I am computing 2 integrals over the real line using quadgk
from the package of the same name. The goal is to estimate the ratio of the integrals. Often both integrals are quite small, especially in some extreme cases I’m using to test. Getting reasonable values for the numerator has been tricky, and I’m hoping for some advice on how to handle it.
The denominator is the integral of a positive function, and seems to work well with only a relative tolerance. But the numerator might be 0, and so using an absolute tolerance seems advisable. I have tried scaling it by the size of the denominator, but sometimes the result is much smaller than it should be. Removing the absolute tolerance fixes things, but that re-opens the possible bad behavior for true 0.
Sample code:
# illustrates problems with premature termination of integration
using QuadGK
"conditional probability of n successes out of n tries"
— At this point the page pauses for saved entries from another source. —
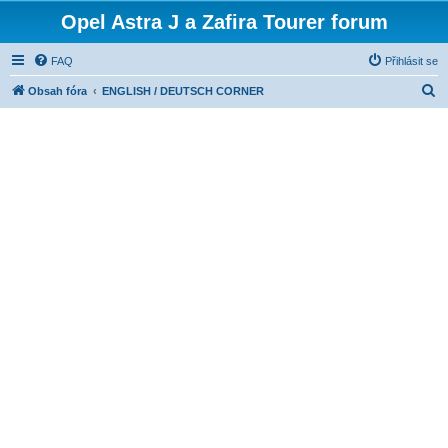
Opel Astra J a Zafira Tourer forum
FAQ
Přihlásit se
H
Obsah fóra
ENGLISH / DEUTSCH CORNER
l
e
d
a
t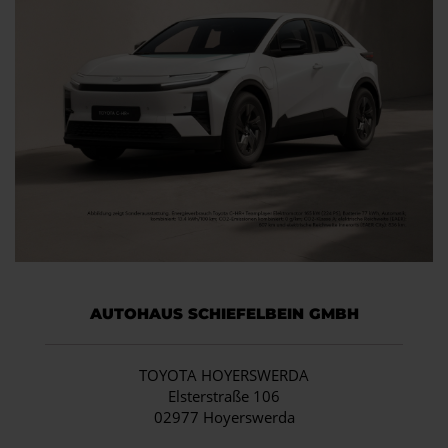
AUTOHAUS SCHIEFELBEIN GMBH
TOYOTA HOYERSWERDA
Elsterstraße 106
02977 Hoyerswerda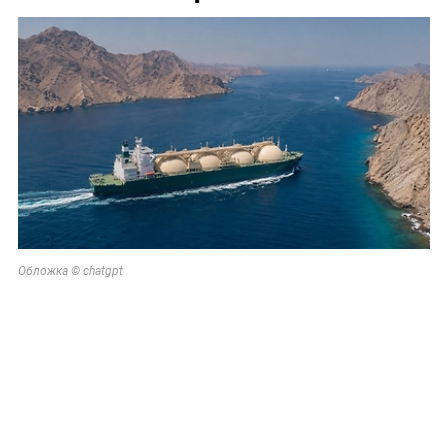
Обложка © chatgpt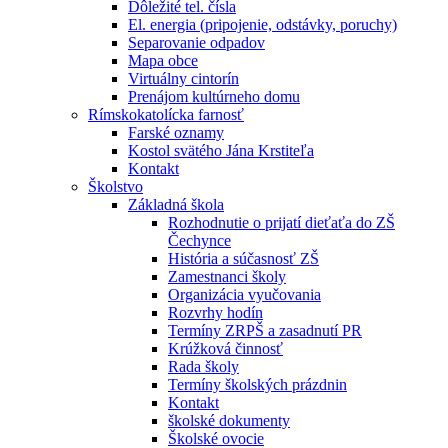
Dôležité tel. čísla
El. energia (pripojenie, odstávky, poruchy)
Separovanie odpadov
Mapa obce
Virtuálny cintorín
Prenájom kultúrneho domu
Rímskokatolícka farnosť
Farské oznamy
Kostol svätého Jána Krstiteľa
Kontakt
Školstvo
Základná škola
Rozhodnutie o prijatí dieťaťa do ZŠ
Čechynce
História a súčasnosť ZŠ
Zamestnanci školy
Organizácia vyučovania
Rozvrhy hodín
Termíny ZRPŠ a zasadnutí PR
Krúžková činnosť
Rada školy
Termíny školských prázdnin
Kontakt
školské dokumenty
Školské ovocie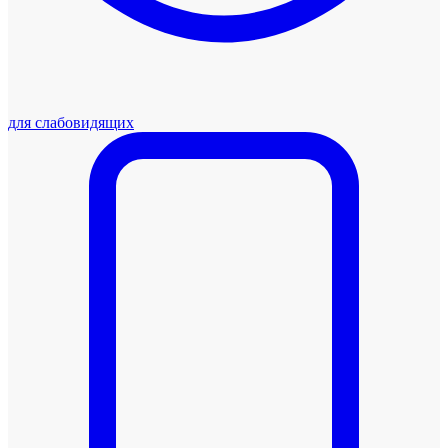
для слабовидящих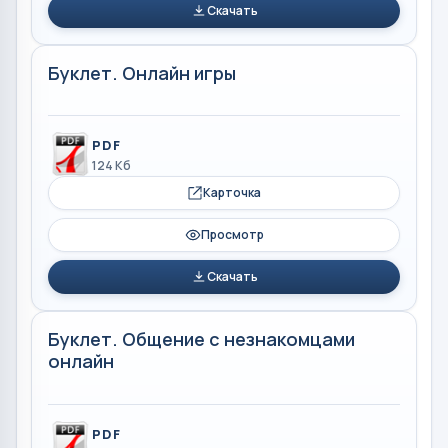
Скачать
Буклет. Онлайн игры
PDF
124 Кб
Карточка
Просмотр
Скачать
Буклет. Общение с незнакомцами
онлайн
PDF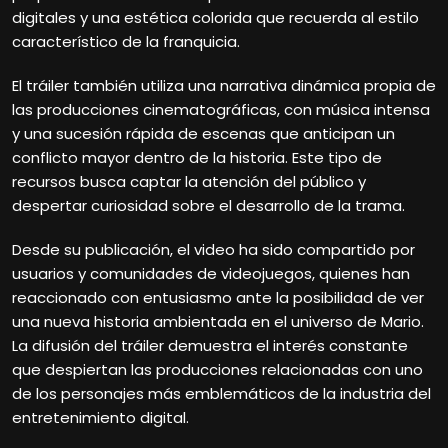
digitales y una estética colorida que recuerda al estilo
característico de la franquicia.
El tráiler también utiliza una narrativa dinámica propia de
las producciones cinematográficas, con música intensa
y una sucesión rápida de escenas que anticipan un
conflicto mayor dentro de la historia. Este tipo de
recursos busca captar la atención del público y
despertar curiosidad sobre el desarrollo de la trama.
Desde su publicación, el video ha sido compartido por
usuarios y comunidades de videojuegos, quienes han
reaccionado con entusiasmo ante la posibilidad de ver
una nueva historia ambientada en el universo de Mario.
La difusión del tráiler demuestra el interés constante
que despiertan las producciones relacionadas con uno
de los personajes más emblemáticos de la industria del
entretenimiento digital.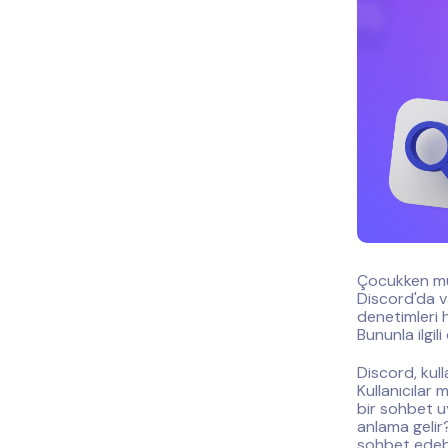
Çocukken muh
Discord'da v
denetimleri 
Bununla ilgil
Discord, kull
Kullanıcılar
bir sohbet u
anlama gelir
sohbet edebi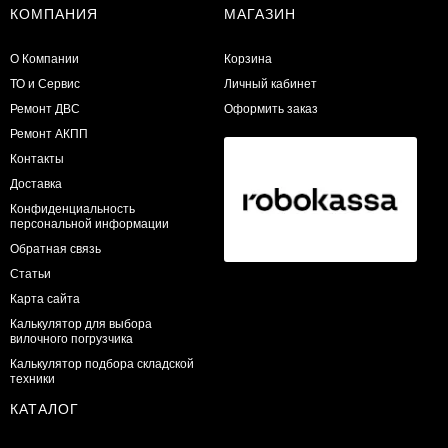
КОМПАНИЯ
МАГАЗИН
О Компании
Корзина
ТО и Сервис
Личный кабинет
​Ремонт ДВС
Оформить заказ
Ремонт АКПП
Контакты
Доставка
Конфиденциальность
персональной информации
Обратная связь
Статьи
Карта сайта
Калькулятор для выбора
вилочного погрузчика
Калькулятор подбора складской
техники
КАТАЛОГ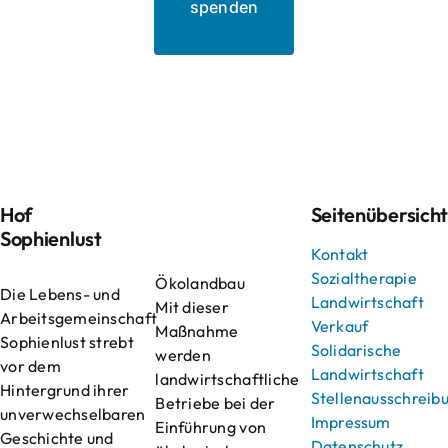
spenden
Hof
Seitenübersich
Sophienlust
Kontakt
Sozialtherapie
Ökolandbau
Die Lebens- und
Landwirtschaft
Mit dieser
Arbeitsgemeinschaft
Verkauf
Maßnahme
Sophienlust strebt
Solidarische
werden
vor dem
Landwirtschaft
landwirtschaftliche
Hintergrund ihrer
Stellenausschreib
Betriebe bei der
unverwechselbaren
Impressum
Einführung von
Geschichte und
Datenschutz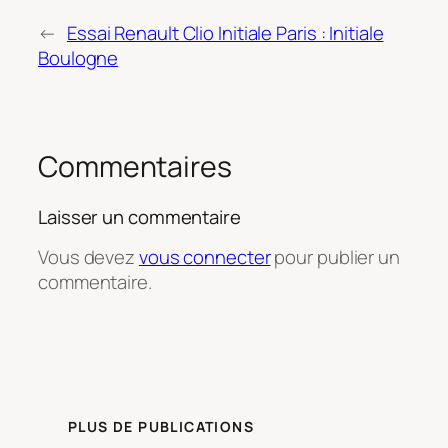
←
Essai Renault Clio Initiale Paris : Initiale
Boulogne
Commentaires
Laisser un commentaire
Vous devez
vous connecter
pour publier un
commentaire.
PLUS DE PUBLICATIONS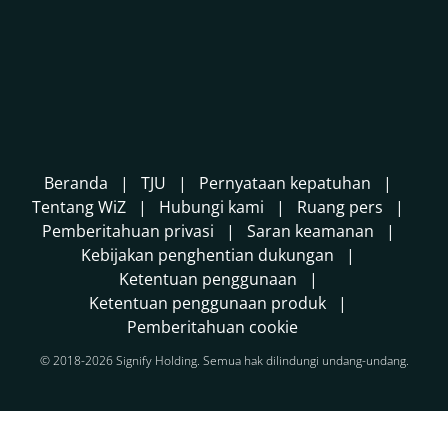
Beranda
TJU
Pernyataan kepatuhan
Tentang WiZ
Hubungi kami
Ruang pers
Pemberitahuan privasi
Saran keamanan
Kebijakan penghentian dukungan
Ketentuan penggunaan
Ketentuan penggunaan produk
Pemberitahuan cookie
© 2018-2026 Signify Holding. Semua hak dilindungi undang-undang.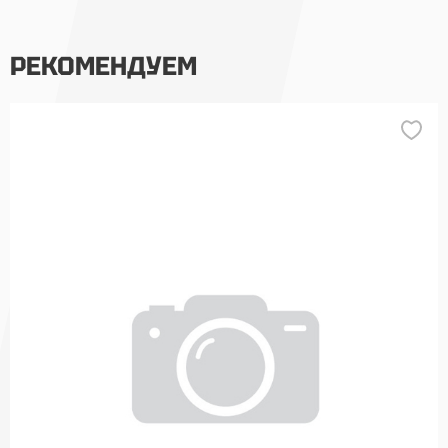
РЕКОМЕНДУЕМ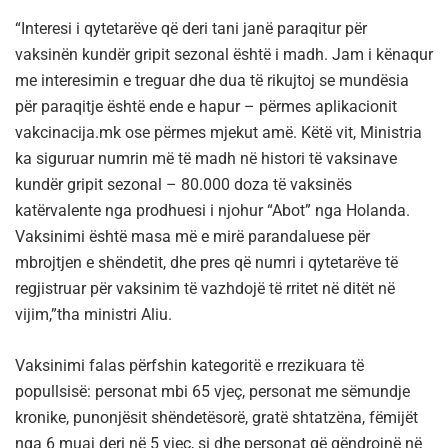
“Interesi i qytetarëve që deri tani janë paraqitur për
vaksinën kundër gripit sezonal është i madh. Jam i kënaqur
me interesimin e treguar dhe dua të rikujtoj se mundësia
për paraqitje është ende e hapur – përmes aplikacionit
vakcinacija.mk ose përmes mjekut amë. Këtë vit, Ministria
ka siguruar numrin më të madh në histori të vaksinave
kundër gripit sezonal – 80.000 doza të vaksinës
katërvalente nga prodhuesi i njohur “Abot” nga Holanda.
Vaksinimi është masa më e mirë parandaluese për
mbrojtjen e shëndetit, dhe pres që numri i qytetarëve të
regjistruar për vaksinim të vazhdojë të rritet në ditët në
vijim,”tha ministri Aliu.
Vaksinimi falas përfshin kategoritë e rrezikuara të
popullsisë: personat mbi 65 vjeç, personat me sëmundje
kronike, punonjësit shëndetësorë, gratë shtatzëna, fëmijët
nga 6 muaj deri në 5 vjeç, si dhe personat që qëndrojnë në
function conddens(n::Int, z::Float64)
η = -2.0+0.25*z # transform z to mean -2, sd 0.25
return (1.0+exp(-η))^(-n)
end
"combined normal density and weight function, ignoring constants"
function dens2(z::Float64)
λ = 0.48
return exp((2*λ-1)*z^2/2.0)
end
function trouble(n::Int)
f0(z) = conddens(n, z)*dens2(z)
r0, r0err = quadgk(f0, -Inf, Inf, atol=0.0)
f1(z) = z*conddens(n, z)*dens2(z) #same as z*f0(z)
tol1 = r0*sqrt(eps())
r1, r1err = quadgk(f1, -Inf, Inf, atol=tol1)
r1b, r1berr = quadgk(f1, -Inf, Inf, atol=0.0)
println("Denominator = $(r0) ± $(r0err).")
println("Numerator = $(r1) ± $(r1err) with atol = $(tol1).")
println("Numerator = $(r1b) ± $(r1berr) with no atol.")
end
trouble(100)
Produces
Denominator = 1.7081181337842018e-5 ± 9.259586775755586e-14.
Numerator = 7.122927197595122e-22 ± 7.494964918478972e-22 with atol = 2.5452943649652627e-13.
Numerator = 0.0003717149762667195 ± 3.760194450016882e-12 with no atol.
In these problem cases the mode of the function being integrated can be relatively far out, like at 10 to 15. I presume in the failure the region with the mode is not discovered.
Another way to fix the problem, at least in this case, is to specify order=30 to the integral with the absolute tolerance. The documentation says “It is advisable to increase the integration order in rough proportion to the precision, for smooth integrands.” I can’t turn that into an operational rule, beyond “increase the order if you increase precision.” I’d guess “precision” refers to the absolute value of the power of 10 for the desired accuracy, and that the proportion is relative to the default of 7 for the order and a tolerance of … sqrt(machine epsilon)?
All of these approaches seem very brute force compared to starting with a line search for the mode. I understand quadgk
can’t assume anything about the function it is integrating, but in my case they seem to be fairly smooth, unimodal, functions that would lend themselves well to a line search. It is conceivable there might be 2 humps, however.
The presence of most of the mass far out makes Gauss-Hermite quadrature unappealing despite the presence of a normal density in the function being evaluated.